Жизнь сама по себе штука довольно безумная и скоротечная. В особенности это понимаешь спускаясь в глубины метрополитена. Сюзане нравилось пользоваться подземкой для перемещений по городу. И каждый раз по мере приближения к входу что-то происходило. Не только с ней, а вообще – с людьми, с окружающими ее вещами. Все они, как бы, ускорялись? Да, наверное – они ускорялись еще больше. Жизнь сама по себе штука безумная и скоротечная, но в метро она ускоряется еще больше...




Ступая на первые же ступеньки, ведущие вниз – люди меняют ритм. Они начинают спешить еще больше. Люди постоянно спешат, особенно в центре или деловых кварталах, но не зависимо от места работы и ритма жизни, заходя в метро, люди начинают спешить. Как будто исчезает все и весь жизненный путь из огромной бескрайней дороги, со множеством ответвлений, превращается в узкий коридор подземки, который пройти как можно быстрее – единственная цель.
Сюзане нравилось смотреть на лица людей во время поездок. В эти моменты люди немного приходят в себя после безумной гонки по подземным коридорам в толпе таких же зомбированных и куда-то спешащих человеческих тел. Их взгляды слегка наполняются сознанием. Не сильно, но все же больше, чем до того момента, когда двери вагона закрываются. В такие моменты люди могут себе позволить испуганно оглянуться, боясь упустить ту единственную смысловую нить, которая ведет их через это страшное подземное сооружение. Как будто, если они посмотрят тебе в глаза – они проснуться, и все то, что еще секунду назад было Самым Главным – куда-то исчезнет, пропадет со скоростью исчезающей сзади станцией и вся их жизнь потеряет всякий смысл, а они так и останутся - лишь пассажирами неизвестно куда спешащего вагона. И, чтобы этого не произошло, люди пользуются разными способами для еще большего огораживания себя от внешнего мира, который во время поездок на метро резко оказался гораздо ближе, чем проходит линия ограничения персонального пространства. Люди слушают музыку, заткнув уши герметичными наушниками, они читают электронные книжки, они пишут куда-то очередное никому не нужное смс, несмотря на то, что в подземке все равно сигнала нет, но написав его сейчас, люди сэкономят время на написании его тогда, когда можно будет заняться каким-нибудь другим делом. Делом, еще на шаг приближающим человека к его Единственной и Самой Главной Цели. По крайней мере – он в это верит, пока все его мысли заняты мыслью, как бы не опоздать.
Следующая станция была ее и, плавно перемещаясь к двери, Сюзана еще раз оглянулась.
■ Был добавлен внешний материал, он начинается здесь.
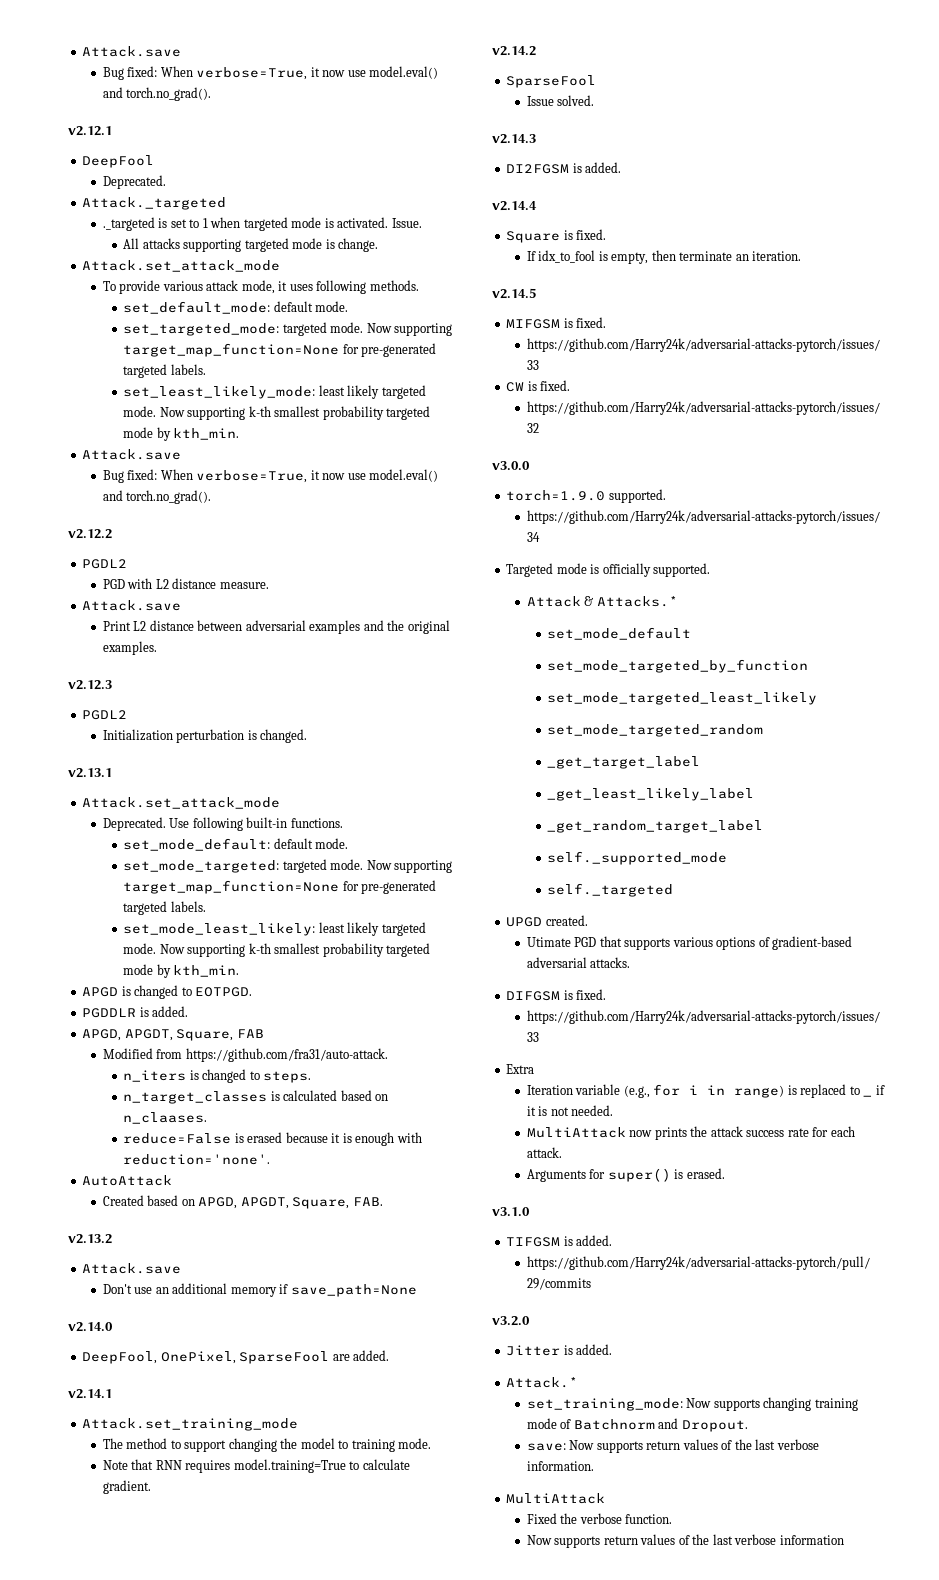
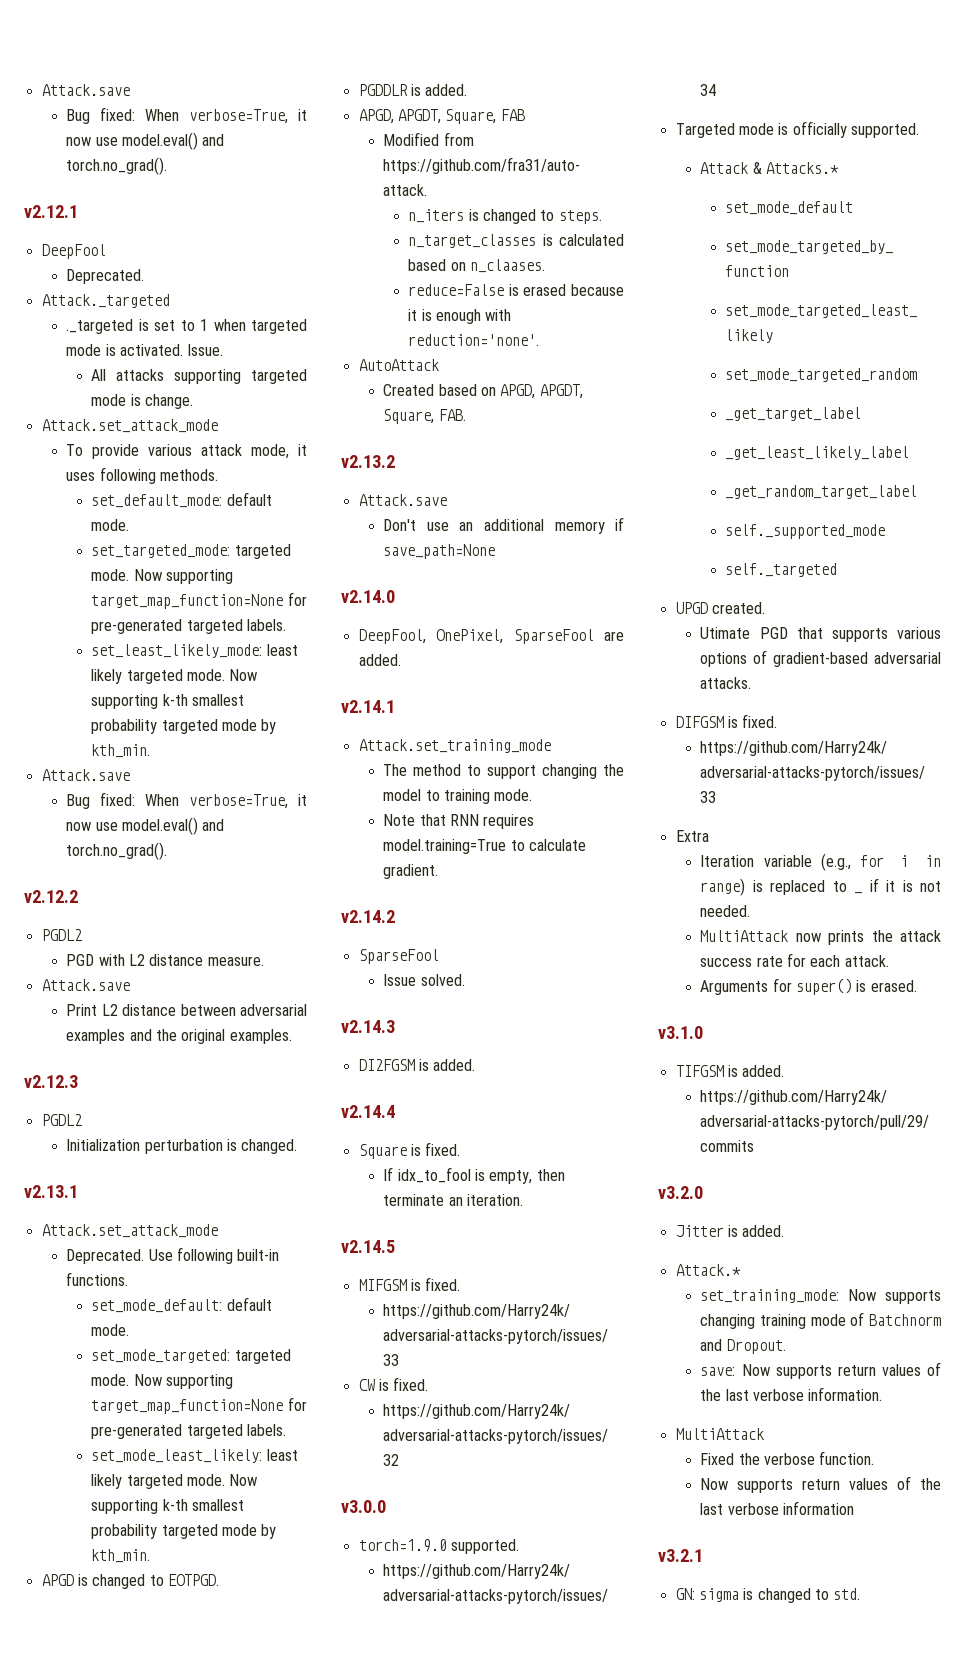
(844, 1540) none -> [658,1549,703,1562] [675,1588,861,1603] // v3.2.1 // GN: sigma is changed to std.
Проведя взглядом вокруг, она остановилась на одном человеке. Слева, через несколько пассажиров, сидел цветной мужчина и смотрел на нее. Сначала ей показалось, что он, как часто это бывает, смотрел куда-то в только ему одному ведомые дали невидящим взглядом, но присмотревшись, она поняла, что смотрел он именно на нее. Откинувшись на сидении, прислонив голову к стеклу, он молча смотрел ей в глаза. Не ловил ее взгляд своим ожидая, что когда она случайно почувствует и повернется – их взгляды встретятся, а просто смотрел. Это было довольно странно, потому что она понимала, что он видит, что она теперь тоже на него смотрела. Но он не улыбнулся. Он вообще никак не реагировал на ее взгляд. Он просто смотрел. Ей почему-то вспомнилось одно уже почти забытое происшествие, которое произошло с ней в детстве.
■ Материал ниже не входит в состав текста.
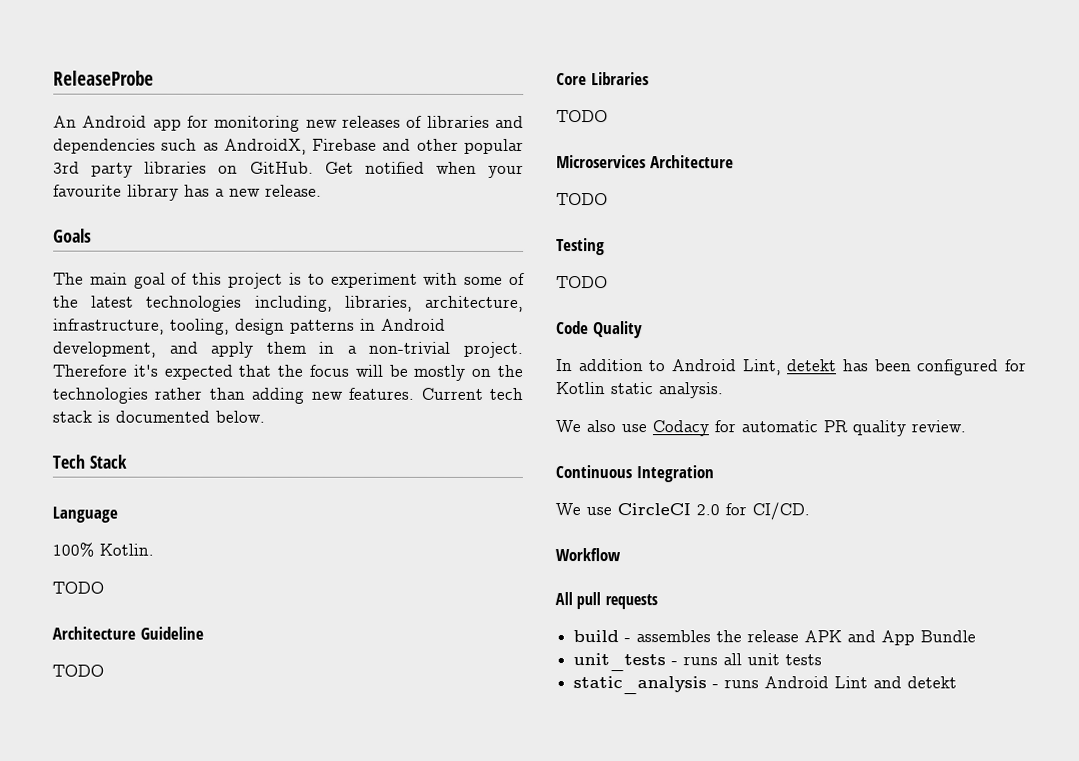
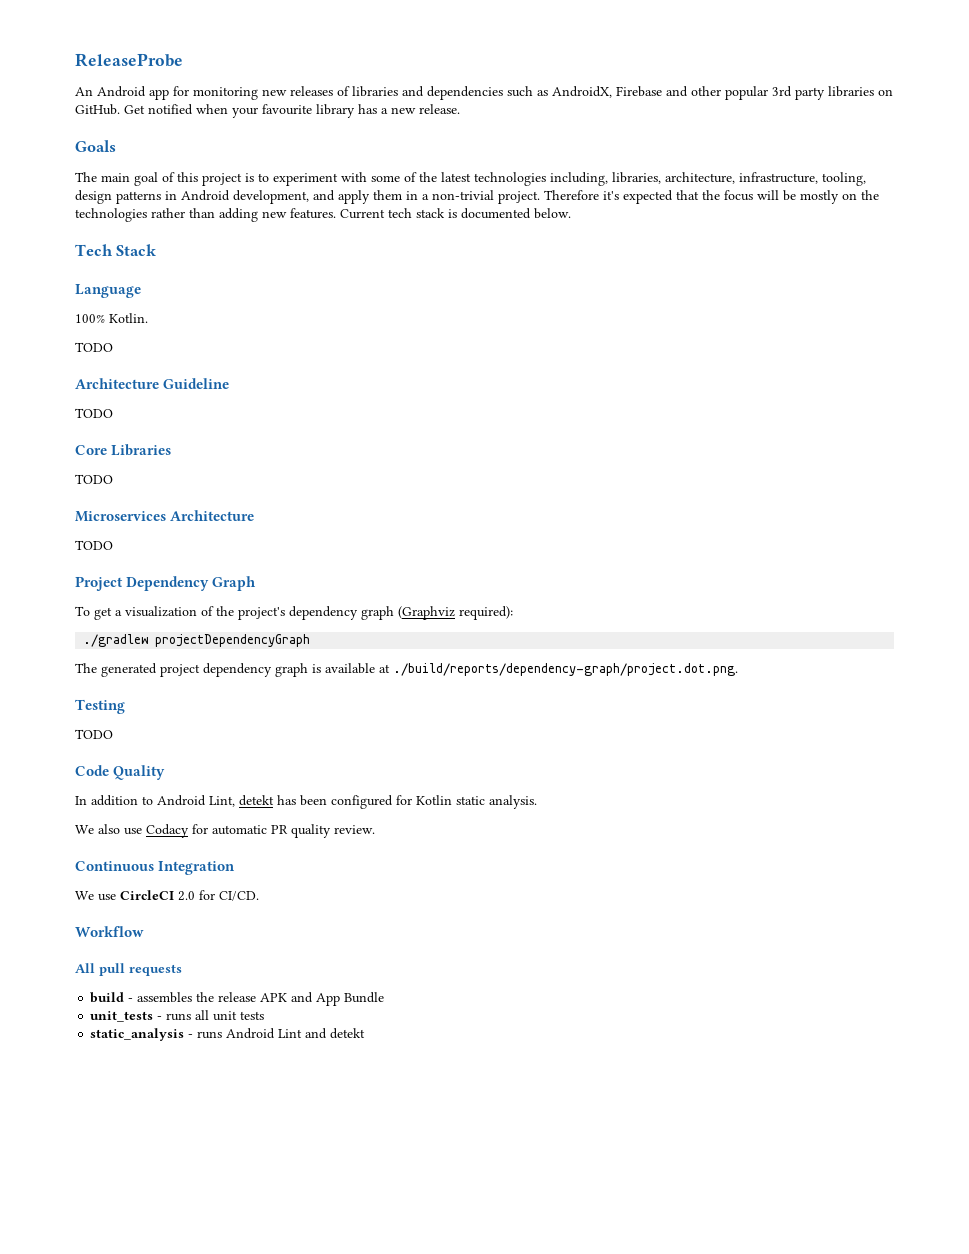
(608, 199) none -> [75,576,257,591] [75,606,513,620] [83,634,311,647] [75,663,738,677] // Project Dependency Graph // To get a visualization of the project's dependency graph (Graphviz required): // ./gradlew projectDependencyGraph // The generated project dependency graph is available at ./build/reports/dependency-graph/project.dot.png.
Она – маленькая девочка в легком желтеньком платьице с целым пакетом сладких резиновых жевательных мишек и червяков пришла с родителями смотреть на дельфинов в Водном Мире. Погуляв и посмотрев морских котиков и морских львов они подошли к огромному окну за которым ничего не было, кроме темной воды. Постояв немного и подумав, что дельфины, наверное, ушли спать одним из своих полушарий, Сюзана уже собиралась пойти искать пингвинов, как вдруг из глубины бассейна медленно стало появляться что-то темное. Девочка обрадовавшись радостно прилипла к толстому стеклу, с нетерпением ожидая увидеть своего любимого Флиппера. Когда темное пятно приблизившись вплотную к стеклу, посмотрело на девочку черным акульим глазом, Сюзана, как и ее родители осталбенели. Они просто не поняли, что происходит, продолжая улыбаться по инерции. Но это была большая белая акула, а не Флиппер. Первым спохватился ее отец и в испуге одернул девочку от стекла, хотя в этом и не было никакой необходимости – стекло было рассчитано на гораздо большее давление, чем могла бы создать даже очень злая белая акула, тем более что к этому моменту она уже уплывала, потеряв всякий интерес к недосягаемой добыче.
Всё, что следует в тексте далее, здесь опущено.